§ Information:
--------------------------------
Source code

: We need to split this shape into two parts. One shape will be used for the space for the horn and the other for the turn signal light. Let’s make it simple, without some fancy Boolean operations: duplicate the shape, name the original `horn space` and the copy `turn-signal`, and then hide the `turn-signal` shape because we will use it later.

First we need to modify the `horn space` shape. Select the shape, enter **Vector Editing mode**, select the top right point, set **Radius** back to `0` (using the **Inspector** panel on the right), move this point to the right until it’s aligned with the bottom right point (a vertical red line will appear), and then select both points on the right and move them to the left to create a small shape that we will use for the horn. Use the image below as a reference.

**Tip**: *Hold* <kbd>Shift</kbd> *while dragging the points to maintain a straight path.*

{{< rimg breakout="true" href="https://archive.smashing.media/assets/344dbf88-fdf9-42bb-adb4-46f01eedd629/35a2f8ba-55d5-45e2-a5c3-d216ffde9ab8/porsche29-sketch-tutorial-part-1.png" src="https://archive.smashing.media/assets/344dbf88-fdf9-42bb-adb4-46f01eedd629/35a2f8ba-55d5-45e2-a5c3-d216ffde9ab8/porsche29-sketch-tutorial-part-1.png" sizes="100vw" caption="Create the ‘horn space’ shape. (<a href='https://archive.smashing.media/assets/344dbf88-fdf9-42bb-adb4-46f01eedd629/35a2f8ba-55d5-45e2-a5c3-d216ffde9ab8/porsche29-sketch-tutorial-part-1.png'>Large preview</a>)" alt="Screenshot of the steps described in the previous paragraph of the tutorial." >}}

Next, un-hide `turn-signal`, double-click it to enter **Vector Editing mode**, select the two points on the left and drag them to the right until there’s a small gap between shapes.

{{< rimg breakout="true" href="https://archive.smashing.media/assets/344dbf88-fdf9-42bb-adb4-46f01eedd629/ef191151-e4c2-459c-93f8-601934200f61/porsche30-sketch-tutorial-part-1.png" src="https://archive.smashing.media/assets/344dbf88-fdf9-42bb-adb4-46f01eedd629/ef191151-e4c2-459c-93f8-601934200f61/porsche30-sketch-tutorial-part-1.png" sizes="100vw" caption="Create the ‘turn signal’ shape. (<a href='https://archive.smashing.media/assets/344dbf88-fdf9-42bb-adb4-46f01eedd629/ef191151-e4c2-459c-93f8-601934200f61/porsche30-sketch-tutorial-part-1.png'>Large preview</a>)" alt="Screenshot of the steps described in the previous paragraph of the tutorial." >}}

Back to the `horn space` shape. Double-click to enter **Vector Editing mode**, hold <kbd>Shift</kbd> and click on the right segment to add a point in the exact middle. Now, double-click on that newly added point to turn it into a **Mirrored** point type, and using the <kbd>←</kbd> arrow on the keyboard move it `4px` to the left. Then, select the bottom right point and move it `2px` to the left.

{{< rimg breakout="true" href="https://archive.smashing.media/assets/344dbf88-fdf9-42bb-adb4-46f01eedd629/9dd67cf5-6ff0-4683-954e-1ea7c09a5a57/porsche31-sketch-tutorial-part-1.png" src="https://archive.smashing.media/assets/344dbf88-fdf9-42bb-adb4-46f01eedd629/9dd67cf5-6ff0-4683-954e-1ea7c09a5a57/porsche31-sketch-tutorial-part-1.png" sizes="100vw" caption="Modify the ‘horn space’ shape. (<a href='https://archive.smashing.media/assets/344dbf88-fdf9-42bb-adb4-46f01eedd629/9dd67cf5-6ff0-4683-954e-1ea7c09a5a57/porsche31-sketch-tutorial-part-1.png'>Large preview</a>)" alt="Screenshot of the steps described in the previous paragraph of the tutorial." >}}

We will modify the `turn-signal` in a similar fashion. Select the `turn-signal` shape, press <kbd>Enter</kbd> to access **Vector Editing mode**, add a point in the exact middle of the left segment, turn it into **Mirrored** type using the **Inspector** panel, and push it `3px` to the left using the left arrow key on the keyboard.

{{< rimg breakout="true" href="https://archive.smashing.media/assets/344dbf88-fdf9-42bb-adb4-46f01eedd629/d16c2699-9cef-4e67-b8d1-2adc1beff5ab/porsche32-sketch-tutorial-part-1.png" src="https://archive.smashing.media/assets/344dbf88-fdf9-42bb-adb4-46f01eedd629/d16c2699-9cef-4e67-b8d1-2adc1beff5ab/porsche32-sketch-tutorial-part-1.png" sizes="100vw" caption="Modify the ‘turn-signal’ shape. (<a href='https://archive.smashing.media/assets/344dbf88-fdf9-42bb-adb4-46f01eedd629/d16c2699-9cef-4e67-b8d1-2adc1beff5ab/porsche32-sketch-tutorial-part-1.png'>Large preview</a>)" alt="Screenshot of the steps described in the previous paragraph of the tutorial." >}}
--------------------------------
§ The task:
Could you filter the material above and copy each line that holds the word "small"?

§ Your response:
First we need to modify the `horn space` shape. Select the shape, enter **Vector Editing mode**, select the top right point, set **Radius** back to `0` (using the **Inspector** panel on the right), move this point to the right until it’s aligned with the bottom right point (a vertical red line will appear), and then select both points on the right and move them to the left to create a small shape that we will use for the horn. Use the image below as a reference.
Next, un-hide `turn-signal`, double-click it to enter **Vector Editing mode**, select the two points on the left and drag them to the right until there’s a small gap between shapes.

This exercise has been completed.